RE: How to best manage an insecure coworker?

The only thing you'll be able to manage will be your own boundaries unless you have the power to fire this person. If you truly do have people skills, you will find a way to get what you need from him, without trying to control him or pissing him off.

I wouldn't worry about all the obv. flack your getting here. This is a generational thing. These old guys were dumb, and had dumb mannerisms when they were young too. I wasn't. But I'm special.

RE: How to best manage an insecure coworker?

If the OP really had entitlement issues, I would think they would be having issues with all their coworkers and not just this one.

As a supervisor, I suggest the dreaded monthly one-on-one sessions with all subordinates, and to find out what this one individual thinks is 'wrong' and then assign them the task to fix it.

Three possible outcomes: they don't want that responsibility and quit complaining; they actually solve the problem and quit complaining; they find that there are systemic issues that create the problem beyond their and the OPs control - they will still complain but it won't be directed toward the OP

RE: How to best manage an insecure coworker?

Monthly one-on-ones?
Where do you work one of those progressive companies?
I get a bi-yearly sometimes.

RE: How to best manage an insecure coworker?

monkeydog - that is why the one-on-ones are dreaded.

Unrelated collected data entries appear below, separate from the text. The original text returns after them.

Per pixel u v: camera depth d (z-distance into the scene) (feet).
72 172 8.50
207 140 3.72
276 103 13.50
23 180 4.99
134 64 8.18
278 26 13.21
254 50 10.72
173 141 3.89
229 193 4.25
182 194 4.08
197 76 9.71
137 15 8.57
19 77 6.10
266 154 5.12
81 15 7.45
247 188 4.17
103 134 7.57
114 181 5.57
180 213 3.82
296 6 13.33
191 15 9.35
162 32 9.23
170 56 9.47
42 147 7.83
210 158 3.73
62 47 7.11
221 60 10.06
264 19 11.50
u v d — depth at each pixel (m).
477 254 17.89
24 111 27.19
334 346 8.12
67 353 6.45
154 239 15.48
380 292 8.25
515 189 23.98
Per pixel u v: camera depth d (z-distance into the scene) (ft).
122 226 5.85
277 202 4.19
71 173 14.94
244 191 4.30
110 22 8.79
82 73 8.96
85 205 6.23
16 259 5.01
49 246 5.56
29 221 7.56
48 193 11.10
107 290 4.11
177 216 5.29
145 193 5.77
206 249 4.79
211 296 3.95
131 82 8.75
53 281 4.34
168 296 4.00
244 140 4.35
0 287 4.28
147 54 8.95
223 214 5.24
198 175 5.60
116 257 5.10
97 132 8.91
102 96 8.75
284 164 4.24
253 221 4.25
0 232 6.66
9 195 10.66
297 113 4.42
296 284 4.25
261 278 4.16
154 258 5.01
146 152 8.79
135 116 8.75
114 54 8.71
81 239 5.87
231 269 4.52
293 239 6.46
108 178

Not bad if the team is not huge. 60% involve a stop by my office door with a nod and a wave "all is good", 20% are 30 minute sit downs that usually turn into technical discussions and the other 20% are closed door hour+ long 'you know what's wrong with this place' discussions.

of course this is separate from HR performance reviews....

RE: How to best manage an insecure coworker?

truckandbus,
I once had a boss that would hole-up in his office and sign time cards.
After a few months, I knocked on his door, and asked him if he wanted me to tell him what was going on with my work. His response was classic "Just keep the big wheels off my back".auto

RE: How to best manage an insecure coworker?

monkeydog - I had a VP that insisted each of his 4 engineering managers submit a weekly report on their team's activities that needed to fill a page. He would get ticked if you couldn't fill the page, so we would bump the font size up and increase the margins until the page was filled. Took him two months to catch on

RE: How to best manage an insecure coworker?

Quote:

that is why the one-on-ones are dreaded. Not bad if the team is not huge. 60% involve a stop by my office door with a nod and a wave "all is good", 20% are 30 minute sit downs that usually turn into technical discussions and the other 20% are closed door hour+ long 'you know what's wrong with this place' discussions.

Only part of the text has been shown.